I would support a variant of this proposal that makes it easier for application developers to provide such a mechanism on an opt-in basis, with the external-facing interface to it under the application developer's control.
The "hard part" of adding that support today is that TLS certificate verification is a cross-cutting concern that may affect many separate parts of an application, but arranging for every separate TLS client in a program to be aware of an additional set of trusted certificates is challenging.
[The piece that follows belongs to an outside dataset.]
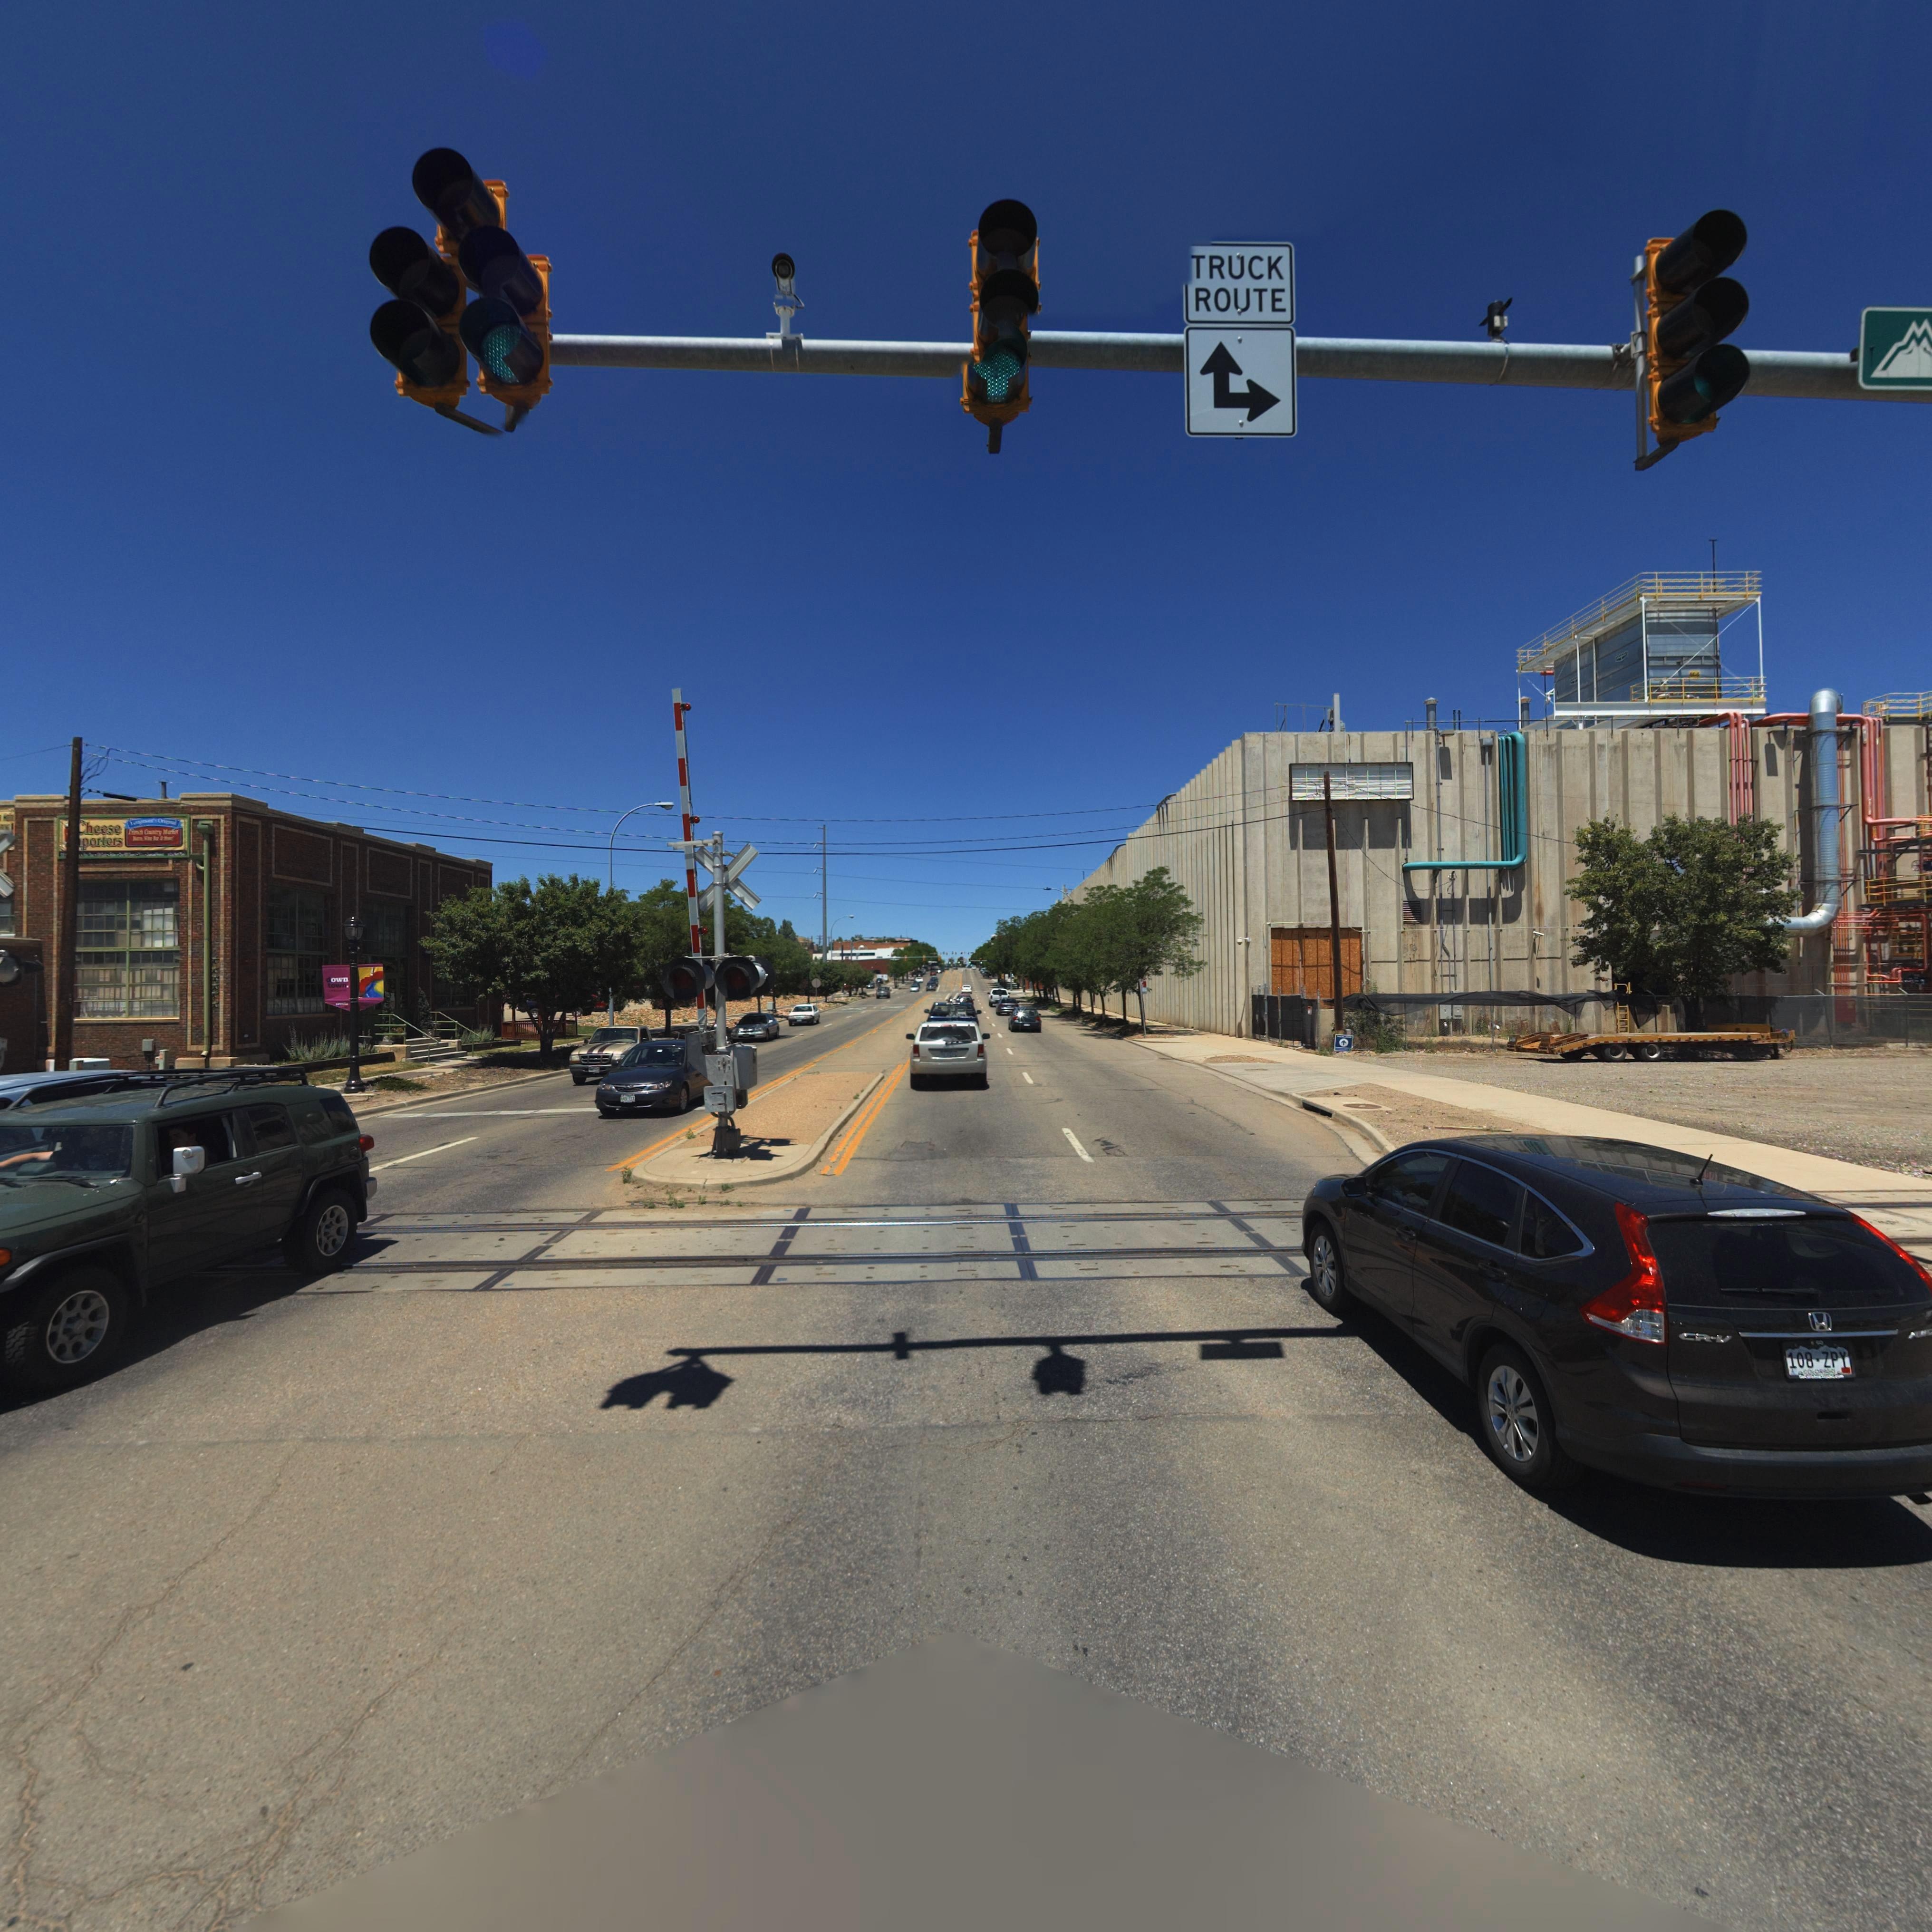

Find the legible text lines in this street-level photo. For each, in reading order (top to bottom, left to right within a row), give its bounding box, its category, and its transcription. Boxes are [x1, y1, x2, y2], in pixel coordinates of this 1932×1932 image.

[78, 819, 122, 835] BusinessName: Cheese
[79, 835, 124, 850] BusinessName: *porters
The Unix-only SSL_CERT_FILE/SSL_CERT_DIR are convenient in that they affect the behavior of all callers unilaterally (unless they have explicitly changed the TLS configuration), but having a standard-library-based mechanism to add additional certificates that are trusted for all future verifications with a nil VerifyOptions.Roots would allow application developers to provide their own cross-platform environment variables (or similar) without significantly redesigning how their application uses TLS.
For the application I'm most concerned about I expect we'd like to offer a configuration-file-based mechanism to achieve the same result, either in addition to or instead of environment variables, because that is how other similar settings tend to be exposed in our application. So far we've declined to offer our end-users a cross-platform way to change the certificate validation rules because our application relies on various third-party libraries, some of which construct their own HTTP clients without exposing a convenient way for us to alter the certificate pool they use, and so the resulting behavior would appear inconsistent.
If there were a way to add new trusted certs unilaterally for everything that's using the default certificate pool then I expect that would handle it well enough for us to be able to offer such a feature.